Of all the lines below, return only those starting with the line holding "is an image" and going on through the line holding "image of neoplastic", exactly as written.

DATA SHOWN Start Marker

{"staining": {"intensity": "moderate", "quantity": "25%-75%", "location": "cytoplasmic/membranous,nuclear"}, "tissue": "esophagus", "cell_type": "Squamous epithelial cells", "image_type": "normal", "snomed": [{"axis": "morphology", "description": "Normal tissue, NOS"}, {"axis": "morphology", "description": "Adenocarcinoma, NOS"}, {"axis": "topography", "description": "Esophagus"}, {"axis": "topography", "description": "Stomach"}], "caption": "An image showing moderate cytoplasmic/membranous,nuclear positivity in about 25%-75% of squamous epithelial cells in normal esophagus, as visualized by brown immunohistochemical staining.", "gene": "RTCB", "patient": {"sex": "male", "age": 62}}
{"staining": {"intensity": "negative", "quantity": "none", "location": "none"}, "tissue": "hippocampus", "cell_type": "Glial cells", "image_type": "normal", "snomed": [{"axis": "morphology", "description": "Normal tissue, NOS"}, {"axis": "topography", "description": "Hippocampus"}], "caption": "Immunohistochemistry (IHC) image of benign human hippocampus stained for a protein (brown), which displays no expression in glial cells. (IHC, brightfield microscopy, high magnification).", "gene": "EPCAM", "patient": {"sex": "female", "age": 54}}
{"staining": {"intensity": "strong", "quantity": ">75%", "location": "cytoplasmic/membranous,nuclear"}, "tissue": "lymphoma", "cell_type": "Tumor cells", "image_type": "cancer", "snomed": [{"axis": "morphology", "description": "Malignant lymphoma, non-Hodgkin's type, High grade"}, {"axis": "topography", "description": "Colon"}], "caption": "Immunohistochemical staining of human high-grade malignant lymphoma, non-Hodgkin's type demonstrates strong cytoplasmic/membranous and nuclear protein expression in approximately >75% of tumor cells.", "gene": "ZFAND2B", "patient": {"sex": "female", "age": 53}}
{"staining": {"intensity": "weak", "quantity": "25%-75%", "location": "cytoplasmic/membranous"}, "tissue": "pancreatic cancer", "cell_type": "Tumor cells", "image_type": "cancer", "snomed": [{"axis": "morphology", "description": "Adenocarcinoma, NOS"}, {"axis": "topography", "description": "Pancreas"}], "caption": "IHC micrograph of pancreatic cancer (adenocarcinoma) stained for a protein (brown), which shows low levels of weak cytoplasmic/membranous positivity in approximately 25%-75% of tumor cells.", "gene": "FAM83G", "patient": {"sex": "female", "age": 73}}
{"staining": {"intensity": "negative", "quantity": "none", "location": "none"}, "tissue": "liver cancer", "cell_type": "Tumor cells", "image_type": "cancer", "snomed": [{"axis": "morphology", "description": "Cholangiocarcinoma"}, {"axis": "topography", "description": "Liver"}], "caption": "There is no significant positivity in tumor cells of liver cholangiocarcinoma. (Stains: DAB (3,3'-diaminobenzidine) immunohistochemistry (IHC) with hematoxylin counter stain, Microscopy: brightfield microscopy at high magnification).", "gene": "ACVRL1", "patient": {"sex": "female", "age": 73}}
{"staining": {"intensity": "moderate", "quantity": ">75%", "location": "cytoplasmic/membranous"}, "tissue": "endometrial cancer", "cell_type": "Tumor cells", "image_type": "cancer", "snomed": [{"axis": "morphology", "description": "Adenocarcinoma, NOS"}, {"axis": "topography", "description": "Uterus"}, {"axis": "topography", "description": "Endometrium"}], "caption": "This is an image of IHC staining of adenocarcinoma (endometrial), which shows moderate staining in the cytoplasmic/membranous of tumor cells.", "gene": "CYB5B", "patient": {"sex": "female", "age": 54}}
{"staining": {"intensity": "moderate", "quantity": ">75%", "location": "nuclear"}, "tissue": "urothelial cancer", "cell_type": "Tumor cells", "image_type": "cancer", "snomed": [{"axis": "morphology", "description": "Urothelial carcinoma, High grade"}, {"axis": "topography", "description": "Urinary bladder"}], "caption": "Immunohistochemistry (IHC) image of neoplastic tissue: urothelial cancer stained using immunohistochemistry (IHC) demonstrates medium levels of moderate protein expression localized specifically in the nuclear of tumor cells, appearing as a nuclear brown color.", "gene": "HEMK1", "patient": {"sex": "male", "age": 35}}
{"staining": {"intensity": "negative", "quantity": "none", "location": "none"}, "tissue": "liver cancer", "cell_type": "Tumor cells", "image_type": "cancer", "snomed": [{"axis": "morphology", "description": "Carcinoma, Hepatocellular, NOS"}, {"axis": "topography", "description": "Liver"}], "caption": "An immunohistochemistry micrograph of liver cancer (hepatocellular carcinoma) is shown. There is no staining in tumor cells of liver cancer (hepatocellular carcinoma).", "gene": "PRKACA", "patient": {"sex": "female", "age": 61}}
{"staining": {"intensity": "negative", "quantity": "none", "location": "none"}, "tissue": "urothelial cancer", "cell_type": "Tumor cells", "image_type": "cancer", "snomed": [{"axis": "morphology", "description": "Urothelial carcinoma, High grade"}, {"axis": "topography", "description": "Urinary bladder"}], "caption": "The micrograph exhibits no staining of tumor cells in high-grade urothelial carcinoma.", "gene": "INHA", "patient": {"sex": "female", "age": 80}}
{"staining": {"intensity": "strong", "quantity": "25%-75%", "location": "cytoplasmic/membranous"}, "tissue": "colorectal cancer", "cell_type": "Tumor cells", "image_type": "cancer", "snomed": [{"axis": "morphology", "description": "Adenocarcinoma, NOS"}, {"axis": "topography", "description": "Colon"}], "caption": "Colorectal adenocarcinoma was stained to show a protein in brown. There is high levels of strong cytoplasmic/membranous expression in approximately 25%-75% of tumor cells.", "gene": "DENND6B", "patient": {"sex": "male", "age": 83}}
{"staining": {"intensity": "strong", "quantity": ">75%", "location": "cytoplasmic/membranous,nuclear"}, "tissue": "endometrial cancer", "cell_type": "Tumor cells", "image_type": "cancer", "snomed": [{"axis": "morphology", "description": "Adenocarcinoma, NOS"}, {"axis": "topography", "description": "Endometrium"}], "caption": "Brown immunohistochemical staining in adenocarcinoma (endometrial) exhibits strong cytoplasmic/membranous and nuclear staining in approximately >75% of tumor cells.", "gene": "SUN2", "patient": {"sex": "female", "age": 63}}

DATA SHOWN End Marker

OUTPUT OF THE EXERCISE |
{"staining": {"intensity": "moderate", "quantity": ">75%", "location": "cytoplasmic/membranous"}, "tissue": "endometrial cancer", "cell_type": "Tumor cells", "image_type": "cancer", "snomed": [{"axis": "morphology", "description": "Adenocarcinoma, NOS"}, {"axis": "topography", "description": "Uterus"}, {"axis": "topography", "description": "Endometrium"}], "caption": "This is an image of IHC staining of adenocarcinoma (endometrial), which shows moderate staining in the cytoplasmic/membranous of tumor cells.", "gene": "CYB5B", "patient": {"sex": "female", "age": 54}}
{"staining": {"intensity": "moderate", "quantity": ">75%", "location": "nuclear"}, "tissue": "urothelial cancer", "cell_type": "Tumor cells", "image_type": "cancer", "snomed": [{"axis": "morphology", "description": "Urothelial carcinoma, High grade"}, {"axis": "topography", "description": "Urinary bladder"}], "caption": "Immunohistochemistry (IHC) image of neoplastic tissue: urothelial cancer stained using immunohistochemistry (IHC) demonstrates medium levels of moderate protein expression localized specifically in the nuclear of tumor cells, appearing as a nuclear brown color.", "gene": "HEMK1", "patient": {"sex": "male", "age": 35}}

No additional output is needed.